Source: Bloomberg, AMP

Similarly, Australian economic growth remains very weak with the economy virtually stalling in the March quarter. Retail sales and household spending data indicate that consumer spending remains very weak under the impact of high rates and cost of living pressures. More broadly the next chart shows a composite mix of economic indicators that lead (like building approvals, consumer and business confidence and the yield curve), are coincident with (like employment and retail sales) or lag (like unemployment and corporate delinquency rates) the economy. While none are at recessionary levels, they all remain very weak and certainly not suggesting of any overheating that may require further rate hikes.

Source: Bloomberg, AMP

Nevertheless, the path to rate cuts will likely remain bumpy and while our base case is for the first cut to come at year end, the risk of another rate hike in the near term is material as is the risk of a further delay in rate cuts into next year. The next key things to watch regarding the interest rate outlook will be the June quarter inflation data at the end of July, any early reading on the impact of the 1 July tax cuts on consumer spending and any revisions to its economic forecasts in August.
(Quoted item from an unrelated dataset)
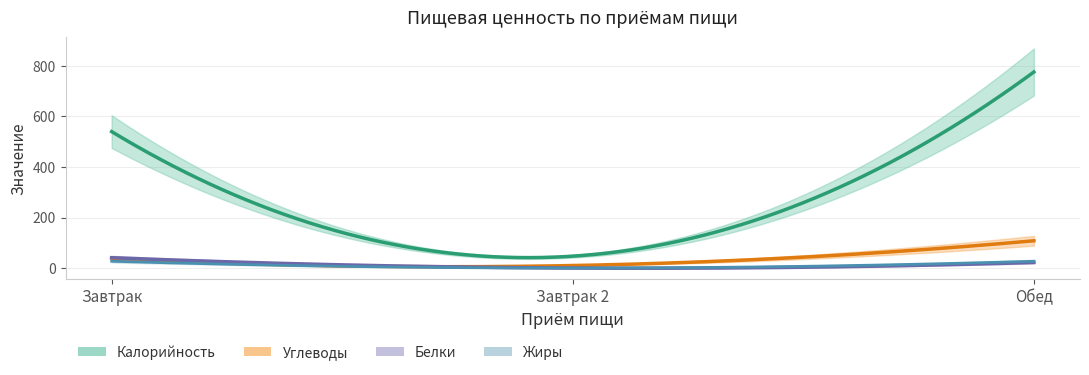

What is the highest value of the Углеводы series?

108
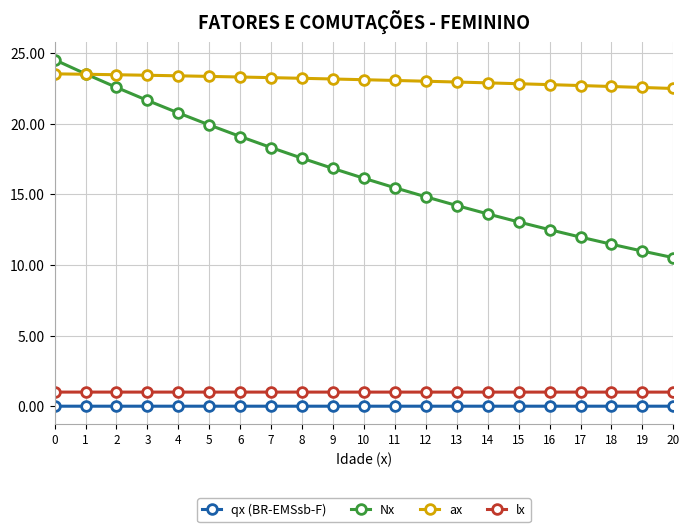

List the series in order of their peak value, lowest first.

qx (BR-EMSsb-F), lx, ax, Nx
Important note: While every care has been taken in the preparation of this document, neither National Mutual Funds Management Ltd (ABN 32 006 787 720, AFSL 234652) (NMFM), AMP Limited ABN 49 079 354 519 nor any other member of the AMP Group (AMP) makes any representations or warranties as to the accuracy or completeness of any statement in it including, without limitation, any forecasts. Past performance is not a reliable indicator of future performance. This document has been prepared for the purpose of providing general information, without taking account of any particular investor’s objectives, financial situation or needs. An investor should, before making any investment decisions, consider the appropriateness of the information in this document, and seek professional advice, having regard to the investor’s objectives, financial situation and needs. This document is solely for the use of the party to whom it is provided. This document is not intended for distribution or use in any jurisdiction where it would be contrary to applicable laws, regulations or directives and does not constitute a recommendation, offer, solicitation or invitation to invest.